In support of NASA’s efforts to make missions "faster, better, and cheaper" there is a growing need for the development of smaller, stronger, and ‘smarter’ scientific probes compatible with space exploration. The necessary breakthroughs in this area may well be achieved in the revolutionary field of nanotechnology. This is technology on the scale of molecules, which holds the promise of creating devices smaller and more efficient than anything currently available. While a great deal of exciting research is developing around carbon nanotubes-based nanotechnology, we at NASA Ames Research Center are also exploring biologically inspired nanotechnology.
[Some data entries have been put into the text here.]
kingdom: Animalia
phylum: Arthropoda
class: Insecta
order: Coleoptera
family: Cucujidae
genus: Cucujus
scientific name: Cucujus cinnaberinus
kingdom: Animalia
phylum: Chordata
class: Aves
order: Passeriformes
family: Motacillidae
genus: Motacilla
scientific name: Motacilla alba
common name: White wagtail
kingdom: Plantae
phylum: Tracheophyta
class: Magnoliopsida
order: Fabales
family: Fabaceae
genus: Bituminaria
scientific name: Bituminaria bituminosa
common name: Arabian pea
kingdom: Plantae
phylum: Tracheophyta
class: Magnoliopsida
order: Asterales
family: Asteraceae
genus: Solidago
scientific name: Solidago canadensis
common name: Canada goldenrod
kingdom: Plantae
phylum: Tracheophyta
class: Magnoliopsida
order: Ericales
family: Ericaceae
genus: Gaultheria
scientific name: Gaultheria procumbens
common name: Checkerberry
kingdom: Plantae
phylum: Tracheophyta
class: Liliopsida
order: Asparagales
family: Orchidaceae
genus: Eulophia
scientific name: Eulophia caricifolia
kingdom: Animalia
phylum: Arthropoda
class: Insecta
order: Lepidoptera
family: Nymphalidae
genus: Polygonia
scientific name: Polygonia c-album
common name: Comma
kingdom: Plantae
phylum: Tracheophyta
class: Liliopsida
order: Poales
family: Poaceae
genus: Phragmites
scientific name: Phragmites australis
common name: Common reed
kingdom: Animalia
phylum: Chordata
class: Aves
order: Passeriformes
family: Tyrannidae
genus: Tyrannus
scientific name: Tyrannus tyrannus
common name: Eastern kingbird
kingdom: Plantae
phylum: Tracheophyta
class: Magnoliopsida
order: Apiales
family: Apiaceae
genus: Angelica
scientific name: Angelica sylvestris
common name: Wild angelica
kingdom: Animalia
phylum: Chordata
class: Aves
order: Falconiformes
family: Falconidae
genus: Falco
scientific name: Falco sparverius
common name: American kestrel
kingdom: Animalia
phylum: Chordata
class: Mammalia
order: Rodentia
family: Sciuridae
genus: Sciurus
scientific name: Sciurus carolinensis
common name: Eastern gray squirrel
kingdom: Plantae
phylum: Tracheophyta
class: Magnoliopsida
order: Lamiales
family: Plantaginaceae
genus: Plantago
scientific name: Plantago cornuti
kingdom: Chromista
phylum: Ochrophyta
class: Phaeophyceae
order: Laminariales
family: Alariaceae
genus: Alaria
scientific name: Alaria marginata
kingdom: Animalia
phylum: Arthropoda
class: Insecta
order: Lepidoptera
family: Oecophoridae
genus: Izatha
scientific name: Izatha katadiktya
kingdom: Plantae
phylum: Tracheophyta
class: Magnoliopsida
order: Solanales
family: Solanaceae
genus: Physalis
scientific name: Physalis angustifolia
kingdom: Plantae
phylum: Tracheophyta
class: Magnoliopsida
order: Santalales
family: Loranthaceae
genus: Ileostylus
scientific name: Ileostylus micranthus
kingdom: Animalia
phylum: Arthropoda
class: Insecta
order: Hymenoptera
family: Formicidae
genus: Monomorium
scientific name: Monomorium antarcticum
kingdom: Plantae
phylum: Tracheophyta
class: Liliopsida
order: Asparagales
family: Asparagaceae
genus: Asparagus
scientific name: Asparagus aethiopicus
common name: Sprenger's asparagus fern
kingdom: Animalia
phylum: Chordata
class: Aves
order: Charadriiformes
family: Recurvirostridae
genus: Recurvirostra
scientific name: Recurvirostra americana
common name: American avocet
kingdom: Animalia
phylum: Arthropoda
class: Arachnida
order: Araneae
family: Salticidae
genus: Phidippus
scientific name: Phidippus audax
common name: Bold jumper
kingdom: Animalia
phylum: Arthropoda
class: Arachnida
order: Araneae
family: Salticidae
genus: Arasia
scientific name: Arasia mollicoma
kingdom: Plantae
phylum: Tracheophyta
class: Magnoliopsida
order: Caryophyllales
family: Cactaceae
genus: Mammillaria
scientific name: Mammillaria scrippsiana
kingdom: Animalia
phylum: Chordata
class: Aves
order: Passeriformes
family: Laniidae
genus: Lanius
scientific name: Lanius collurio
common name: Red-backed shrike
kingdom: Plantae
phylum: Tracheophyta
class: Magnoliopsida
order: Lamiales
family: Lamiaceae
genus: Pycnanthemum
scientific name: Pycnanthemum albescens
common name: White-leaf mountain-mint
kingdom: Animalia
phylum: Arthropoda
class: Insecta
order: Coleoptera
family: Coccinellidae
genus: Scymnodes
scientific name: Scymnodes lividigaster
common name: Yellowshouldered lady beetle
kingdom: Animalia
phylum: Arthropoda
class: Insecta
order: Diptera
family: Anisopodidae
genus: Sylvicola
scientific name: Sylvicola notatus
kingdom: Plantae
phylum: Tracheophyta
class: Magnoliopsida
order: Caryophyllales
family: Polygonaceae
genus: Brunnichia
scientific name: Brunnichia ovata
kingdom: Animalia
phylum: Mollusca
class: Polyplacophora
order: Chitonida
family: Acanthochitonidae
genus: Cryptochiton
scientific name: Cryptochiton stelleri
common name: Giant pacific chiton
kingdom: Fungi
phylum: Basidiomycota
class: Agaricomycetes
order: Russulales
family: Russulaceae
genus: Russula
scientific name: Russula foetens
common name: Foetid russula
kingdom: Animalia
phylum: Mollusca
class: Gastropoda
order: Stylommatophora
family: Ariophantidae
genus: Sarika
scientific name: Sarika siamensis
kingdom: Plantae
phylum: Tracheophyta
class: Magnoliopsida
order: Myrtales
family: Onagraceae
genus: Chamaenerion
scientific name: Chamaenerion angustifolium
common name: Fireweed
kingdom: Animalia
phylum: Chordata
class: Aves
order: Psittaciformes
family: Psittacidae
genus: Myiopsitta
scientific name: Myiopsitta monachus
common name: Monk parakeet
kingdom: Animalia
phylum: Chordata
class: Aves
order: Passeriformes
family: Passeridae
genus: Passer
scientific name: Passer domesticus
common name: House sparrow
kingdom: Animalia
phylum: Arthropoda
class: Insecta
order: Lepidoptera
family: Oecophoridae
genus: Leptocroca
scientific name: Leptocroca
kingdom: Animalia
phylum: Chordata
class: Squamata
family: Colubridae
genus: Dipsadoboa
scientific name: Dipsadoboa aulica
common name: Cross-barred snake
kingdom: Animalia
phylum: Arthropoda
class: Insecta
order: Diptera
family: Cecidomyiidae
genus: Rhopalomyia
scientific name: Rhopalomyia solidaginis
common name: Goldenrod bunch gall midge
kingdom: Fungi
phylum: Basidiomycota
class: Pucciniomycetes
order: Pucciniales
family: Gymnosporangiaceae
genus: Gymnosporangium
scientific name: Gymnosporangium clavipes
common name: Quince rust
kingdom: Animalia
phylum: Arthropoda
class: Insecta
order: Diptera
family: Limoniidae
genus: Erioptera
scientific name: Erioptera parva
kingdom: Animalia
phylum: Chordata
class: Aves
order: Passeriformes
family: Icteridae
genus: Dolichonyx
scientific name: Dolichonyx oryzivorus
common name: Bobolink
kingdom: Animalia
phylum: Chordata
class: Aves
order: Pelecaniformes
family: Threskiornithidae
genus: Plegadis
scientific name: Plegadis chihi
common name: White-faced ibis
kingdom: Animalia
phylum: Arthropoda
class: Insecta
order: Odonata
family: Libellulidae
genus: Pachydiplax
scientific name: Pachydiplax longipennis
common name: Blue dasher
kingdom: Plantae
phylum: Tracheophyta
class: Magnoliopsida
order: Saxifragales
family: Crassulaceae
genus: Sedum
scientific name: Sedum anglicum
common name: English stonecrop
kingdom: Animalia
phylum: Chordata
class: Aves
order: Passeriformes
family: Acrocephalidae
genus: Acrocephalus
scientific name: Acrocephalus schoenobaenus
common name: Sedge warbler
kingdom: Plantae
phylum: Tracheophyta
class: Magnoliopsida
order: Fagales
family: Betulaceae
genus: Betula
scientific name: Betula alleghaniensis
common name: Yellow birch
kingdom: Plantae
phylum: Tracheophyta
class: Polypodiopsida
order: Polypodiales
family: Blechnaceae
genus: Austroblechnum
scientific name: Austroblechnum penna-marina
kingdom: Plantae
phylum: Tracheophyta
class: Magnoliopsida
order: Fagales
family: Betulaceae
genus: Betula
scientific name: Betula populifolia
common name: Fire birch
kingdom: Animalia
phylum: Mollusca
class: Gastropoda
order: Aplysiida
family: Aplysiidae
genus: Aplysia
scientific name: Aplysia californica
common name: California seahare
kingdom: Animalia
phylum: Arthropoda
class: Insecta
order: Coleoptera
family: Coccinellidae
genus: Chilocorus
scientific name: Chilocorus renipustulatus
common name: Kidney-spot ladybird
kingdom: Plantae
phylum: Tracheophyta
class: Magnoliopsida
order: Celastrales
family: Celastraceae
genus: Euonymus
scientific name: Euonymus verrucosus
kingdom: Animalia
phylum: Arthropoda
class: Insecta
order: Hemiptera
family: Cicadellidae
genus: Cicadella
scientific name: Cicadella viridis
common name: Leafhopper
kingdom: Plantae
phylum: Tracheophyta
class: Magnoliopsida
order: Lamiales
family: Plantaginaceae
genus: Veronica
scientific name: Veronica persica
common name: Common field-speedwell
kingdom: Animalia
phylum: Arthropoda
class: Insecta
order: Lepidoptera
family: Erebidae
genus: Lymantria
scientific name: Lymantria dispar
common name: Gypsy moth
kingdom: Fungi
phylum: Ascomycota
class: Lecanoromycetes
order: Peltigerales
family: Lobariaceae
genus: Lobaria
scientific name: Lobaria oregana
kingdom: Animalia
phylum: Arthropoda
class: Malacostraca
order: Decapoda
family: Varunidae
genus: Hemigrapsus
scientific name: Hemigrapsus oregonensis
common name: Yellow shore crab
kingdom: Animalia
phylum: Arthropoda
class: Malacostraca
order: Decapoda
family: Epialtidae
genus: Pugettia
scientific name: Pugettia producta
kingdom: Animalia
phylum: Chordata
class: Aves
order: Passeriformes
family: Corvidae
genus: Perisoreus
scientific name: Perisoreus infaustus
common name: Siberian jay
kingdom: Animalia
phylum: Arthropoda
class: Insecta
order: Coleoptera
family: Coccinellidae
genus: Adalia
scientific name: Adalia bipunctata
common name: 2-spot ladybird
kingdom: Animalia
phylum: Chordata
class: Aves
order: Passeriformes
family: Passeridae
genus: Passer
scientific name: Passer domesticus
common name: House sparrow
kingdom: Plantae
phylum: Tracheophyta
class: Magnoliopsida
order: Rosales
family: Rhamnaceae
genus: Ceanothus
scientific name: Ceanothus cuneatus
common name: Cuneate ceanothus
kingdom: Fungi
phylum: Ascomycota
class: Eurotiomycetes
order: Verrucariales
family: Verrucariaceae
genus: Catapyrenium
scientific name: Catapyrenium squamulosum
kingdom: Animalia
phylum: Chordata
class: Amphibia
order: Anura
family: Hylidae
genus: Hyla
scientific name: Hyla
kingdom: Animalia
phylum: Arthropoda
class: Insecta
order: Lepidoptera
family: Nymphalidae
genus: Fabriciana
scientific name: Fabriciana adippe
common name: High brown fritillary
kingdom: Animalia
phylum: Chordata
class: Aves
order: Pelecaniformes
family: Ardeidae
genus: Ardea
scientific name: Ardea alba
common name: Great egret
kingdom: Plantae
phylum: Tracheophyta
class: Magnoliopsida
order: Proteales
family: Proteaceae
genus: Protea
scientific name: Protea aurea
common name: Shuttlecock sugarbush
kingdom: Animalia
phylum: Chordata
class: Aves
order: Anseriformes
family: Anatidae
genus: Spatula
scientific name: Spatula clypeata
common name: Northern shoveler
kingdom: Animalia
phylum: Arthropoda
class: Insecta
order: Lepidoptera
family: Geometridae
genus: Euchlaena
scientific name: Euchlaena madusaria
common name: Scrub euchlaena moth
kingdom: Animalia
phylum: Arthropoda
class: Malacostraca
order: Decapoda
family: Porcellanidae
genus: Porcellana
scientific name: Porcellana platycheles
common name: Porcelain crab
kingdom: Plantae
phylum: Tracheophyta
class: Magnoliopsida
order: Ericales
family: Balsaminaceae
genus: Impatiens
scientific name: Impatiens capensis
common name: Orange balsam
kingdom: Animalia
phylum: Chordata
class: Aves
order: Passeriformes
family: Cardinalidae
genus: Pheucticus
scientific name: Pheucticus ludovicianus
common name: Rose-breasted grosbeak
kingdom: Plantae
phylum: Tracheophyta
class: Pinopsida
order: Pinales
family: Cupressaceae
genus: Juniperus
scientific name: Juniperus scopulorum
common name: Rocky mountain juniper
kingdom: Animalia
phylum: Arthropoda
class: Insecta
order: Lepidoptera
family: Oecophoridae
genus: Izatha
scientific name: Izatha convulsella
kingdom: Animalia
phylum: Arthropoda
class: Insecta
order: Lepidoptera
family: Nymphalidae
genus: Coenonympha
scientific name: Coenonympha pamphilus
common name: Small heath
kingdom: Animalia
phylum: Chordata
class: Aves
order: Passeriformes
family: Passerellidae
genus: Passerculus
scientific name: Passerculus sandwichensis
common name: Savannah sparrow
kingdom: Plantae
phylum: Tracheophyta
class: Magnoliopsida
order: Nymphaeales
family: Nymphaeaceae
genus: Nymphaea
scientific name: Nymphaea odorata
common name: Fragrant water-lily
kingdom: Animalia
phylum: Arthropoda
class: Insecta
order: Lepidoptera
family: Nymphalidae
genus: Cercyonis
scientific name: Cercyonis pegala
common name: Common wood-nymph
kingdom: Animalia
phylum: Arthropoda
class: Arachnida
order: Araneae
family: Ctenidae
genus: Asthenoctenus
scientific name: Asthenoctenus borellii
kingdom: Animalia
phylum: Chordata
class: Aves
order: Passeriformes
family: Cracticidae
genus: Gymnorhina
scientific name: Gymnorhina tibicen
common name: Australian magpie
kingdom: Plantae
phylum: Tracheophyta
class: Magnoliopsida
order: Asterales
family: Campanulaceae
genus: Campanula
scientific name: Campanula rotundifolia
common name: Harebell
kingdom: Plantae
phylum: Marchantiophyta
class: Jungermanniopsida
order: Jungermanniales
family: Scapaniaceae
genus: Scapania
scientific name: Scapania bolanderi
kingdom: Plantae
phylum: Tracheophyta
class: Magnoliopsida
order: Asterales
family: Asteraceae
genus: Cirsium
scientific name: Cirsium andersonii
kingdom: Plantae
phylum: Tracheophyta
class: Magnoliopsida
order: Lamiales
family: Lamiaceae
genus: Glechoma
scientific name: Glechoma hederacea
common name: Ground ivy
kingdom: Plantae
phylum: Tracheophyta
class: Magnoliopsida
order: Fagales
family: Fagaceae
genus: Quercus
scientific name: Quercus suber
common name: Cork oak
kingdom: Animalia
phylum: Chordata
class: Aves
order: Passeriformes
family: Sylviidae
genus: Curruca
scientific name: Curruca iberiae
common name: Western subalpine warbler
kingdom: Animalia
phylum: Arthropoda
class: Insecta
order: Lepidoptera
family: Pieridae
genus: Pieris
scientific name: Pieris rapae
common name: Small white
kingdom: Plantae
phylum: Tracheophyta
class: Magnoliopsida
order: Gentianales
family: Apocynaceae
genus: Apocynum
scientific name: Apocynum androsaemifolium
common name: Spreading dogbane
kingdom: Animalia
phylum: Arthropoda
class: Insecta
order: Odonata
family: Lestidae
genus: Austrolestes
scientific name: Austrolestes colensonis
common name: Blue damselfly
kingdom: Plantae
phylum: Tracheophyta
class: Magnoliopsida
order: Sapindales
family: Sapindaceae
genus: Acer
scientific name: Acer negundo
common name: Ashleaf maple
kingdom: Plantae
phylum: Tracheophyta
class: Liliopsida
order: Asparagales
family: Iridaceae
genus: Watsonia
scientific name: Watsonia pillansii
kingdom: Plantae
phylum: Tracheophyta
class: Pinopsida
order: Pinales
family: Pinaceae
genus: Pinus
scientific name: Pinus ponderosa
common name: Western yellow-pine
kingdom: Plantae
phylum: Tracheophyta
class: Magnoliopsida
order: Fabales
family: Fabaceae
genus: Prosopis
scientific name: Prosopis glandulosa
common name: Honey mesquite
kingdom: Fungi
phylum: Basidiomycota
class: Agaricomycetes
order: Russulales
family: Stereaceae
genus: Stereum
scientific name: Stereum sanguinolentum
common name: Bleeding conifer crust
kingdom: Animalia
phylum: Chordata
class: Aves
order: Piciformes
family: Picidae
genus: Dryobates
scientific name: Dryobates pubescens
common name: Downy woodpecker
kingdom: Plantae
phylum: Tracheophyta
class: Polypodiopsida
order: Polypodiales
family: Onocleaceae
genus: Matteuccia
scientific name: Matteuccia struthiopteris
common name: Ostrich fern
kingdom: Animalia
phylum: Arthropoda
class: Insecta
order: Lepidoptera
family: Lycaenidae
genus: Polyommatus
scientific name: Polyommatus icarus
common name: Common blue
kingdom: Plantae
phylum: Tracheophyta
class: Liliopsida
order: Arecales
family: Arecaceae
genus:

The biological ‘unit,’ the living cell, may be considered the ultimate nano-scale device. Cells, which are constructed of nano-scale components, are extremely sensitive, highly efficient environmental sensors capable of rapid self-assembly, flawless self-repair, and adaptive self improvement; not to mention their potential for nearly unlimited self-replicate. Ames is focusing on a major component of all cells (proteins) that are capable of self-assembling into highly ordered structures. A protein known as HSP60 is currently being studied that spontaneously forms nano-scale ring structures (Fig. 1A, end view; B, side view), which can be induced to form chains (Fig. 1C) or filaments (Fig. 1D).

By using thermostable HSP60s, highly efficient methods have been developed for purifying large quantities of these proteins and by using the ‘tools’ of molecular biology, their composition and structure-forming capabilities are being currently modified.

For example, by removing a small fragment of the HSP60 protein, protein rings are produced that do not form chains or filaments, but continue to form rings that spontaneously assemble into highly ordered hexagonally-packed arrays (Fig. 2A).

By further modifying each of these proteins so they bind metal atoms, these proteins can be used as a template to create an ordered pattern of metal on a surface with nanometer spacing. Ultimately the hope is to use such ordered arrays of metal to manufacture nano-scale electronic devices. Similarly, metal binding to proteins that form filaments (Fig. 2B) may be used to create self-assembling nano-scale wires, which may someday be used to produce self-assembling circuits.

There are many potential applications for protein-based nanotechnology applicable to the production of smaller, stronger, and ‘smarter’ probes for NASA or more generally for applications in electronics and medicine. The combination of nanotechnology, information technology, and biotechnology at NASA Ames Research Center provides an excellent research environment for biologically-inspired nanotechnology. Analytical capabilities in nanotechology provide essential tools for determining structure and function of protein-based systems. Supercomputing in information sciences provide capabilities essential for molecular simulations and biomolecule visualizations. Biotechn ology provides the methodological basis for the genetic engineering essential for modifying and functionalizing protein structures. The goal is to establish the feasibility of creating useful protein-based nanostructures with applications for NASA and other critical areas of technology.

Figure 1: Protein rings (A end view, and B side view), chains of rings (C), and bundles of chains (D) that can be used in nanotechnology.

Fig. 2: Modified proteins form hexagonally packed rings (A) or metal-containing protein filaments (B).